8. Ion Implants as Matrix-Appropriate Calibrators for Geochemical Ion Probe Analyses

Author

Veronika S. Heber, Munir Humayun, D. S. Woolum, Larry R. Nittler, Yunbin Guan, Donald S. Burnett, A. J. G. Jurewicz, Richard L. Hervig, Jianhua Wang, Kevin D. McKeegan, and Julie M. Paque

Subjects

Microprobe, Isotope, Chemistry, Analytical chemistry, Geology, Melilite, engineering.material, Fluence, Ion, Matrix (chemical analysis), Ion implantation, Geochemistry and Petrology, engineering, Calibration

Abstract

Ion microprobe elemental and isotopic determinations can be precise but difficult to quantify. Error is introduced when the reference material and the sample to be analysed have different compositions. Mitigation of such “matrix effects” is possible using ion implants. If a compositionally homogeneous reference material is available which is “matrix-appropriate,” i.e., close in major element composition to the sample to be analysed, but having an unknown concentration of the element, E, to be determined, ion implantation can be used to introduce a known amount of an E isotope, calibrating the E concentration and producing a matrix-appropriate calibrator.

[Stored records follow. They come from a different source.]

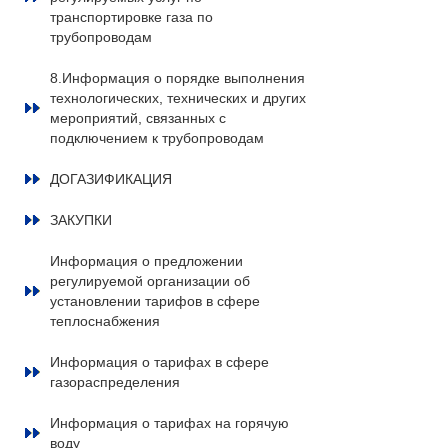
транспортировке газа по
трубопроводам
8.Информация о порядке выполнения
технологических, технических и других
мероприятий, связанных с
подключением к трубопроводам
ДОГАЗИФИКАЦИЯ
ЗАКУПКИ
Информация о предложении
регулируемой организации об
установлении тарифов в сфере
теплоснабжения
Информация о тарифах в сфере
газораспределения
Информация о тарифах на горячую
воду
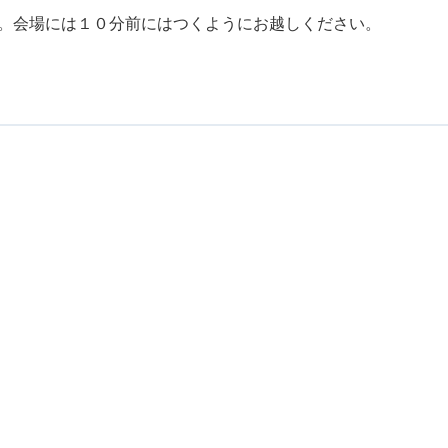
。会場には１０分前にはつくようにお越しください。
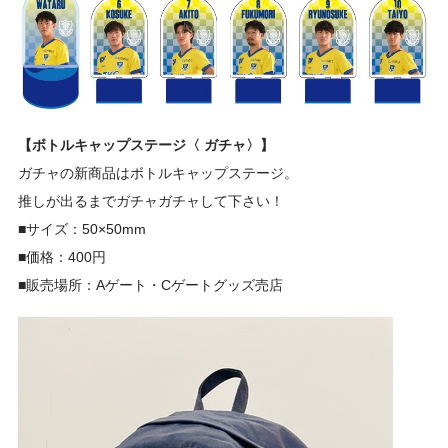
【ボトルキャップステージ〈 ガチャ〉】
ガチャの新商品はボトルキャップステージ。
推しが出るまでガチャガチャして下さい！
■サイズ：
50×50mm
■価格：400円
■販売場所：Aゲート・Cゲートグッズ売店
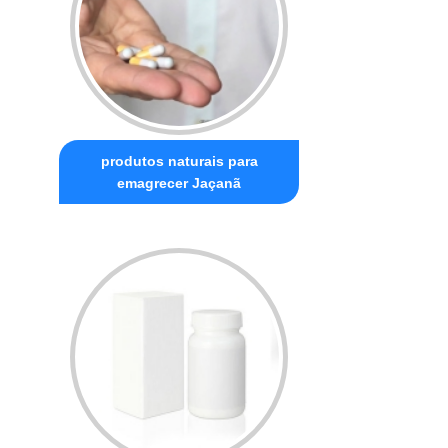
produtos naturais para
emagrecer Jaçanã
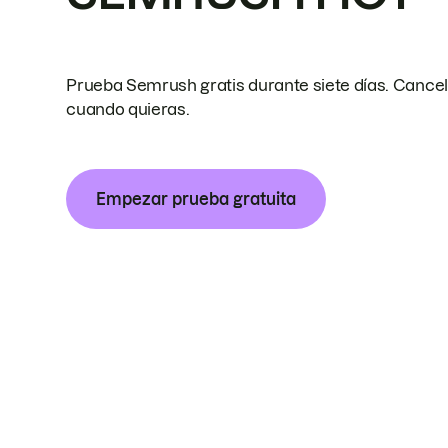
Prueba Semrush gratis durante siete días. Cance
cuando quieras.
Empezar prueba gratuita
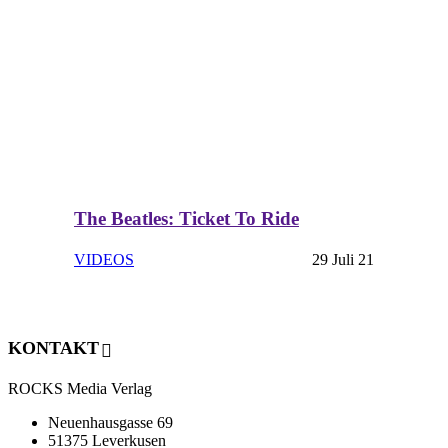
The Beatles: Ticket To Ride
VIDEOS
29 Juli 21
KONTAKT
ROCKS Media Verlag
Neuenhausgasse 69
51375 Leverkusen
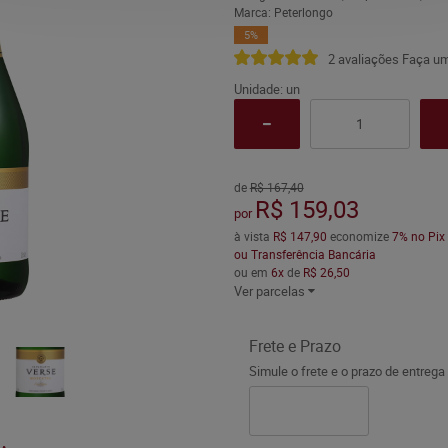
Marca:
Peterlongo
5%
2 avaliações
Faça um
Unidade: un
de
R$ 167,40
R$ 159,03
por
à vista
R$ 147,90
economize
7%
no Pix
ou Transferência Bancária
ou em
6x
de
R$ 26,50
Ver parcelas
Frete e Prazo
Simule o frete e o prazo de entrega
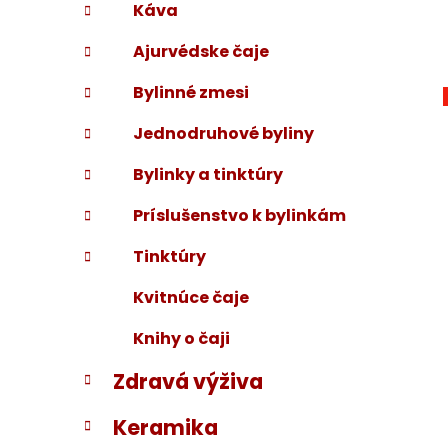
Káva
Ajurvédske čaje
Bylinné zmesi
Jednodruhové byliny
Bylinky a tinktúry
Príslušenstvo k bylinkám
Tinktúry
Kvitnúce čaje
Knihy o čaji
Zdravá výživa
Keramika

Nominal implant fluences (ions cm^(−2)) are inaccurate by amounts up to approximately 30%. However, ion implantation gives uniform fluences over large areas, thus it is possible to “co-implant” an additional reference material of any bulk composition having known amounts of E, independently calibrating the implant fluence. Isotope-ratio measurement standards can be produced by implanting two different isotopes, but permil level precision requires post-implant calibration of the implant isotopic ratio. Examples discussed include: (1) standardising Li in melilite; (2) calibrating a ^(25)Mg implant fluence using NIST SRM 617 glass; and (3) using Si co-implanted with ^(25)Mg alongside NIST SRM 617 to produce a calibrated measurement of Mg in Si.

Published

2015